Total funds allocated to equities hit 57%. There were only two times in the last 20 years when they were higher: in the late 1990s before the bubble imploded, and just before the 2007-2009 financial crisis. Not exactly soothing data points.

But just because it’s a bubble doesn’t mean it’s going to implode anytime soon. It’s during bubbles that you can make the mostest the fastest. The fact that it has already been driven to irrational heights proves that it can be driven to even more irrational heights; there’s no rational limit to irrational heights. The extent to which bubbles can grow has a nasty tendency to surprise those who see them and bet against them. Me included. In October 1999, I was a few months early and lost my shirt.

But this time, it’s different. In 1999, the economy was booming, unemployment was as low as it could get, the employment-population ratio was hitting all-time highs, corporate earnings were growing…. And the S&P 500 rose 19.5%, closing on the high for the year. That was less than three months before the bubble blew up.
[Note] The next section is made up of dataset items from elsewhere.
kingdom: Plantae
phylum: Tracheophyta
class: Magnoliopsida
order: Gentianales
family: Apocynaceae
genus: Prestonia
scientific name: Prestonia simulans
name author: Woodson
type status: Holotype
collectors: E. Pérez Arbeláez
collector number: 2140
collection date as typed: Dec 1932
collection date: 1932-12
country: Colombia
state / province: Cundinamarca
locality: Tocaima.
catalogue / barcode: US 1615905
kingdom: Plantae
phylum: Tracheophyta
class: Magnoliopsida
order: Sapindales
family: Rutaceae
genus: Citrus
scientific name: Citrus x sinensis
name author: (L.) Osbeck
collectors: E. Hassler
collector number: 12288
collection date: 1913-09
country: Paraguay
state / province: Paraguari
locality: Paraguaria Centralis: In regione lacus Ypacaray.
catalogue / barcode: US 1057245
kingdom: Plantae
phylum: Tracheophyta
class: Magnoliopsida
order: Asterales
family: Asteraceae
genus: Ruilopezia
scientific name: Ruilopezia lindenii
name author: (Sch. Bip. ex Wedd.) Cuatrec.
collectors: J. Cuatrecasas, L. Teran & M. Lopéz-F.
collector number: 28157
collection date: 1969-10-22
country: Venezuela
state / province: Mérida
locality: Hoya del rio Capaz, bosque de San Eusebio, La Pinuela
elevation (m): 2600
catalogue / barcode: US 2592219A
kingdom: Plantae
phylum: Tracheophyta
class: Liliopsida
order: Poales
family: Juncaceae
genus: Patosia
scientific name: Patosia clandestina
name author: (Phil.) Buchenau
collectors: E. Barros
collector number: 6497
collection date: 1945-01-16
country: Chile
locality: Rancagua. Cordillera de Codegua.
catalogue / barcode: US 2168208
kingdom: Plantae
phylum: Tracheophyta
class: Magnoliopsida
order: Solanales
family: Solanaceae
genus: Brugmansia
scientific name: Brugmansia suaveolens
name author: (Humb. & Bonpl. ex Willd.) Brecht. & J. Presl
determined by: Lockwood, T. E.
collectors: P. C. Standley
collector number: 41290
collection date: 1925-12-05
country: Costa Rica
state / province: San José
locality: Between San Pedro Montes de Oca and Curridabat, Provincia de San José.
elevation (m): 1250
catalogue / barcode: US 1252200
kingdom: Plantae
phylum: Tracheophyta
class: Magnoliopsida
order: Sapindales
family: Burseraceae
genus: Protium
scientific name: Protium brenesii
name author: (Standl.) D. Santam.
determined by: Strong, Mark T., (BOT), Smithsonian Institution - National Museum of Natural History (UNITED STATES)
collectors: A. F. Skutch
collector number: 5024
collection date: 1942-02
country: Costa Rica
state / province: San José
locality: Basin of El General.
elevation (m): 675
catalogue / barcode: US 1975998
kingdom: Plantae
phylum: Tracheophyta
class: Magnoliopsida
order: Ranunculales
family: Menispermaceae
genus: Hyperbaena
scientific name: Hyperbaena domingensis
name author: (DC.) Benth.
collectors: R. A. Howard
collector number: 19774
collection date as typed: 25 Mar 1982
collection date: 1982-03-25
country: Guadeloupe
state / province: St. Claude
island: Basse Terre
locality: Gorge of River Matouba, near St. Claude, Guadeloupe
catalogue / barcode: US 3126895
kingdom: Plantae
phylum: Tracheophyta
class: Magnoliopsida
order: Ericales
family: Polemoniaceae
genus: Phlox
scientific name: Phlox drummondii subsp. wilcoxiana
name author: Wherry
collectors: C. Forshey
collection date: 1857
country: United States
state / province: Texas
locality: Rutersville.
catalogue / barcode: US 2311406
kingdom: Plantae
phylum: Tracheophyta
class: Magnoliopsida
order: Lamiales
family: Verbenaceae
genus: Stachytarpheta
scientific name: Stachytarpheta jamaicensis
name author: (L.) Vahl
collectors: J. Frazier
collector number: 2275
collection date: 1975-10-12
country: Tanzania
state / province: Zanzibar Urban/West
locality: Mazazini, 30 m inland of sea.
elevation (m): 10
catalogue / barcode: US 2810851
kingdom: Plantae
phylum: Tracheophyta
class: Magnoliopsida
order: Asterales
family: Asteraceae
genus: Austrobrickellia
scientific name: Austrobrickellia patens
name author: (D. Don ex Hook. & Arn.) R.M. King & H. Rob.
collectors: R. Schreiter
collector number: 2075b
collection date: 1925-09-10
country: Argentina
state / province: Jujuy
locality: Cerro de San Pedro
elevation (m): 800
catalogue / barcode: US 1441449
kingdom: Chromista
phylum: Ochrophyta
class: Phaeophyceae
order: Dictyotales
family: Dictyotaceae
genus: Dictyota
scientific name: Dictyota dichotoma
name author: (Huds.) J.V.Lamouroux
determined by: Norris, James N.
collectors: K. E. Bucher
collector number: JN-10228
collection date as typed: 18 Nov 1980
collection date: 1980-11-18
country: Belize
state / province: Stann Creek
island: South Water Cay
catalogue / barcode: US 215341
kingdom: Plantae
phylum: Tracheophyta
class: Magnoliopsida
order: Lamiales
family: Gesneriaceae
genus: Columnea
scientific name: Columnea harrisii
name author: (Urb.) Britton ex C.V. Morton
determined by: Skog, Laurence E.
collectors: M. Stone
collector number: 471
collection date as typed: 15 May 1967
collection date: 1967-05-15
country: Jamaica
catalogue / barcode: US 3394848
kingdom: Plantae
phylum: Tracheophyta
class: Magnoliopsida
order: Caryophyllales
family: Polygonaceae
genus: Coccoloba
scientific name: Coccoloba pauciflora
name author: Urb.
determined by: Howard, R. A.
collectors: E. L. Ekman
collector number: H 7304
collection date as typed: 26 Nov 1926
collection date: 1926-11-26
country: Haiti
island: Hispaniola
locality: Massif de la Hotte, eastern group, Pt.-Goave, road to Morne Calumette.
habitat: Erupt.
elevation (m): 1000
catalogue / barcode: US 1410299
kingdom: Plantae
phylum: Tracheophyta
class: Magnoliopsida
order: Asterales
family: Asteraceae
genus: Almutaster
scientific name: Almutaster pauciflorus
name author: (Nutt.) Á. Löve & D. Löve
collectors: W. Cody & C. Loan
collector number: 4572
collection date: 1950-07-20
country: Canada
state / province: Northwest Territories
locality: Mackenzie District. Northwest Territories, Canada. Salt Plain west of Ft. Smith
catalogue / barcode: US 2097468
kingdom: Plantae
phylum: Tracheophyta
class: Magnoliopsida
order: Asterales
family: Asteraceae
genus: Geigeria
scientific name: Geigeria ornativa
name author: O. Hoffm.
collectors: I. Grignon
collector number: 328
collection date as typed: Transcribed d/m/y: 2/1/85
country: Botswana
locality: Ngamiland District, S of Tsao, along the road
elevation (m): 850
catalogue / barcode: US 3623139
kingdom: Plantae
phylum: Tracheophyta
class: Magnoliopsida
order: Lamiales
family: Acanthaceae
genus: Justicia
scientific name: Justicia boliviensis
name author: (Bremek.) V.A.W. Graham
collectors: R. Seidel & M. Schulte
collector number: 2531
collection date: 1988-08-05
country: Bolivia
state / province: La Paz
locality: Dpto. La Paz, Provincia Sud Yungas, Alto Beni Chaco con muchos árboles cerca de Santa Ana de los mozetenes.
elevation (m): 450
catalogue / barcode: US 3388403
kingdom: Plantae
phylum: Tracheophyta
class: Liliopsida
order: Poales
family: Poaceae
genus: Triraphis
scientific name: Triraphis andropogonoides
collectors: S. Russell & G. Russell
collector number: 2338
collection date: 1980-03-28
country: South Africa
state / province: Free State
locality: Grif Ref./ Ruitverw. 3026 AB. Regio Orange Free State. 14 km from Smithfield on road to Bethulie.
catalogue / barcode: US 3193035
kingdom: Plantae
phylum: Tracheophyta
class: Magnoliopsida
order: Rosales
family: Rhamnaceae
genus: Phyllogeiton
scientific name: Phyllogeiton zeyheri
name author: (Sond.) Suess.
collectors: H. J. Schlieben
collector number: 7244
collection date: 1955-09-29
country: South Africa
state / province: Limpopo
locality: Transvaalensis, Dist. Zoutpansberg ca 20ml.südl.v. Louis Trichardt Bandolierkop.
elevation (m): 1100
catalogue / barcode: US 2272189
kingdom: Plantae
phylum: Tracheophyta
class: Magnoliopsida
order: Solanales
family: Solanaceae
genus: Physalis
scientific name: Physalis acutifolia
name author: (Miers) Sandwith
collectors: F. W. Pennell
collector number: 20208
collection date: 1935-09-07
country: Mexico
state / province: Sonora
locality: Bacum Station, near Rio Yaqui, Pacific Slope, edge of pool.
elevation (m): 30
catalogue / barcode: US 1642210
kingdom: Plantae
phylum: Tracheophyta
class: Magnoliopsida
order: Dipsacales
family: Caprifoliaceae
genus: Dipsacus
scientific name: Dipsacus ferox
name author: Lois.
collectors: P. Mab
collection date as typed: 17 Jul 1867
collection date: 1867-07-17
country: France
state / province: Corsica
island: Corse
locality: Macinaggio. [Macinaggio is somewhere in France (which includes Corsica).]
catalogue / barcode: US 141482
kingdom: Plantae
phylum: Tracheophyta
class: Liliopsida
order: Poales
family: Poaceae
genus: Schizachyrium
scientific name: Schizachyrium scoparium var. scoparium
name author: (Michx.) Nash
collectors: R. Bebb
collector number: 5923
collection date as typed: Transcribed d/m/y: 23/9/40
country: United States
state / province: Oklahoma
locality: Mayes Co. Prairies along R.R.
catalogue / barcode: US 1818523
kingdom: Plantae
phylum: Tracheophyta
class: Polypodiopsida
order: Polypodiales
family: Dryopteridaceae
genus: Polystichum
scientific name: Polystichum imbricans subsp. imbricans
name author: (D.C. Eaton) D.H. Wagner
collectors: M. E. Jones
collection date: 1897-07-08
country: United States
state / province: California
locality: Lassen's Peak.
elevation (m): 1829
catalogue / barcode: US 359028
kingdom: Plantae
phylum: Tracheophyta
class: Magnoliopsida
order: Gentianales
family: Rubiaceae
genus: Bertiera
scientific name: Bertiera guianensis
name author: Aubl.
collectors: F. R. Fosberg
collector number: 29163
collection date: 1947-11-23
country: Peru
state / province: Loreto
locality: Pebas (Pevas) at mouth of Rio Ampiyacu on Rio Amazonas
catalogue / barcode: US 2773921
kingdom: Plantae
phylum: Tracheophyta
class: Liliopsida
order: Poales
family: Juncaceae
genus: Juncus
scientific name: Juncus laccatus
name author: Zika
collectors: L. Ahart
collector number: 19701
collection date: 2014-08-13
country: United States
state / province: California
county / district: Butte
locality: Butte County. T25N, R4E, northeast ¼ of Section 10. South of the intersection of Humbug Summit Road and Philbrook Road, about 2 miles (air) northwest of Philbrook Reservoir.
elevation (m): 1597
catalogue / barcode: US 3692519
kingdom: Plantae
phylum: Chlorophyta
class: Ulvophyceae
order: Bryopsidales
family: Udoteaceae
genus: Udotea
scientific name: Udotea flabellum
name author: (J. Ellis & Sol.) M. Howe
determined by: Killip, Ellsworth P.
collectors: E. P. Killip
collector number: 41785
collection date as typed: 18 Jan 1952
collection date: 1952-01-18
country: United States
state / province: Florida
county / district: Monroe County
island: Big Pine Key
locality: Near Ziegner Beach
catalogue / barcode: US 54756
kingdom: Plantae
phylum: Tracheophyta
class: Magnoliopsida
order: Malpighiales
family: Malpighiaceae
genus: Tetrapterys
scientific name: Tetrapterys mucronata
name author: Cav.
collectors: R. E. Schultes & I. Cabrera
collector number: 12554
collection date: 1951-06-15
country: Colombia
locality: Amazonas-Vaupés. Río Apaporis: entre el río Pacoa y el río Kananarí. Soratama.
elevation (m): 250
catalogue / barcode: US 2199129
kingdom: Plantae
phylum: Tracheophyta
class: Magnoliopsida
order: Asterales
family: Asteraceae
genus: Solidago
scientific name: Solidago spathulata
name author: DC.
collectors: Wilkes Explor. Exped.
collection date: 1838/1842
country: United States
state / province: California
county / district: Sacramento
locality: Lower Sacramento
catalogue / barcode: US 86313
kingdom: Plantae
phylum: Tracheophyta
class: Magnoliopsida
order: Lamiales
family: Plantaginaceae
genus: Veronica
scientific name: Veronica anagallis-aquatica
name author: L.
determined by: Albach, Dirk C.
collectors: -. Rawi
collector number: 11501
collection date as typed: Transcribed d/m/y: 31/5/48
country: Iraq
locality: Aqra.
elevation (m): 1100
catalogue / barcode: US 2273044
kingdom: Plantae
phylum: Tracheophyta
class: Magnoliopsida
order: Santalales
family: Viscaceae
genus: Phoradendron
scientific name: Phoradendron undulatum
This year, the economy is sluggish, unemployment is doggedly high, the employment-population ratio is stuck near multi-decade lows, corporate earnings are stagnating, and revenues have trouble keeping up with inflation. Real wages have declined since 2000, poverty rates are up, the number of people needing assistance to put food on the table has soared…. And the S&P 500 so far this year has jumped 26.5%. With Wall Street clamoring for a Santa rally, people are now envisioning 30% or even 40%. And it’s already up 164% from March 2009.

The near universal giddy bullishness is much broader than it was in 1999. Back then, tech and internet stocks stole the show, and it didn’t take some of them long to double. The bullish fury was concentrated on them. But they were a small part of the whole. Hence the Nasdaq’s meltup, while the S&P 500 “only” rose 19.5%. This time around, the giddy bullishness has infected the broader stock market – the sums involved are much larger. And so are the risks.

And there’s something else that’s different this time: five years of the Fed’s QE and ZIRP. That’s what keeps this bubble inflated for now. The ride to new riches remains intact. And there’s nothing to worry about. Not today, and maybe not tomorrow. And when the day comes, the sell button is just a quarter inch away. For everyone!